▸ Texte
Le peuple des villes, un peu mieux préparé, ayant reçu quelques lueurs de la philosophie du siècle, montra une admirable ardeur, une vive conscience de son droit. Il y parut aux élections, à la rapidité, à la certitude avec laquelle des masses d’hommes inexpérimentés firent ce premier pas politique. Il y parut à l’uniformité des cahiers où ils consignèrent leurs plaintes, accord inattendu, imposant, qui donna au vœu public une irrésistible force. Ces plaintes, depuis combien de temps elles étaient dans les cœurs !… Il n’en coûta guère d’écrire. Tel cahier d’un de nos districts, qui comprenait presque un code, fut commencé à minuit et terminé à trois heures[2].

▸ Extrait d'un jeu de données
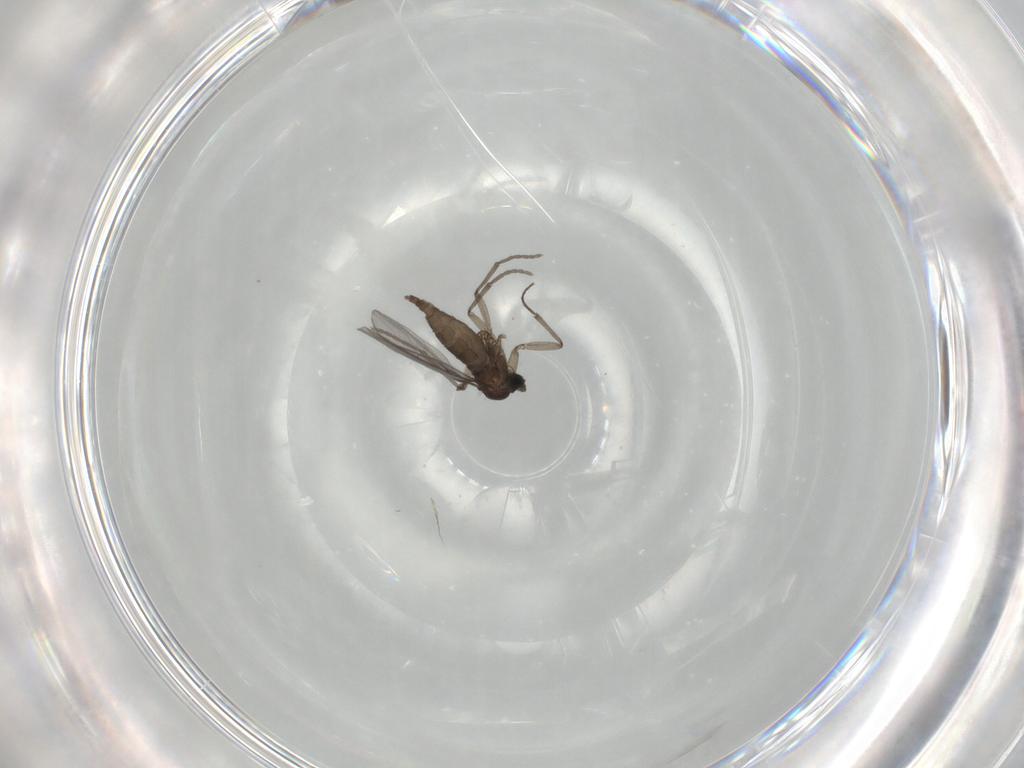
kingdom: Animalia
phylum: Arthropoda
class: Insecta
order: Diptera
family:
--
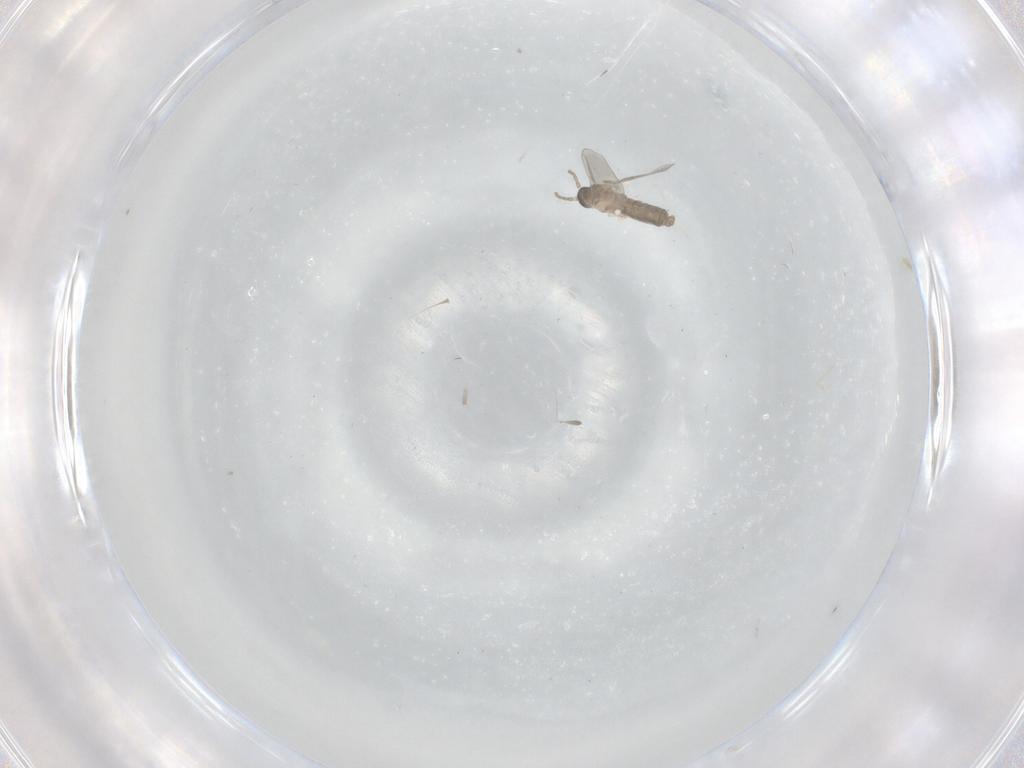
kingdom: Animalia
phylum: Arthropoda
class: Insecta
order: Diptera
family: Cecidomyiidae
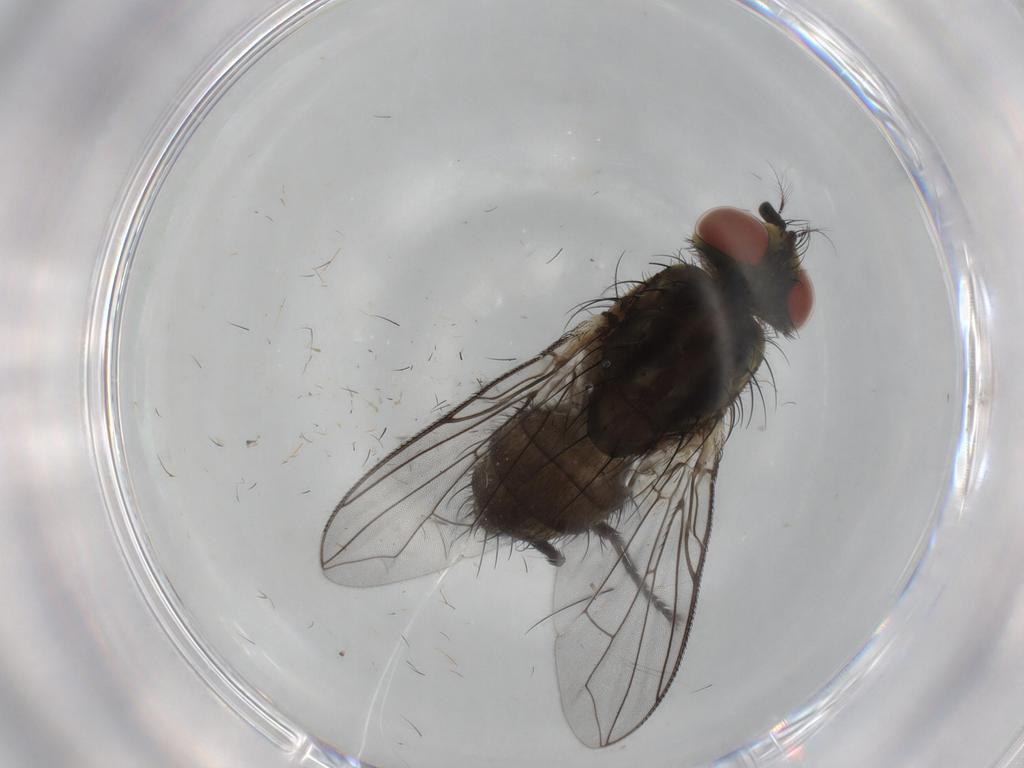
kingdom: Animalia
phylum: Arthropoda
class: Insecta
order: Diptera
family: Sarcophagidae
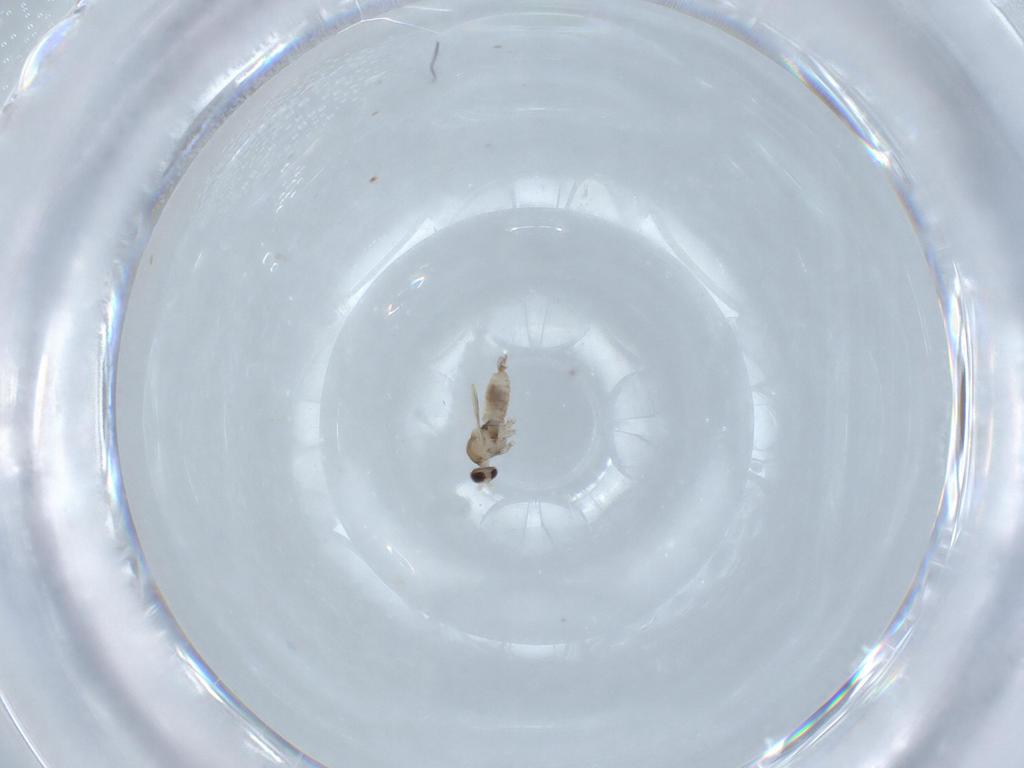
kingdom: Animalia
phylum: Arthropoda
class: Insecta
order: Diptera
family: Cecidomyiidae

▸ Consigne
Recopiez, dans le texte sur le peuple des villes et ses cahiers de plaintes, tout ce qui va de « Le peuple des » jusqu'à « à trois heures[2]. ». Servez-vous uniquement du texte.

▸ Corrigé complet
Le peuple des villes, un peu mieux préparé, ayant reçu quelques lueurs de la philosophie du siècle, montra une admirable ardeur, une vive conscience de son droit. Il y parut aux élections, à la rapidité, à la certitude avec laquelle des masses d’hommes inexpérimentés firent ce premier pas politique. Il y parut à l’uniformité des cahiers où ils consignèrent leurs plaintes, accord inattendu, imposant, qui donna au vœu public une irrésistible force. Ces plaintes, depuis combien de temps elles étaient dans les cœurs !… Il n’en coûta guère d’écrire. Tel cahier d’un de nos districts, qui comprenait presque un code, fut commencé à minuit et terminé à trois heures[2].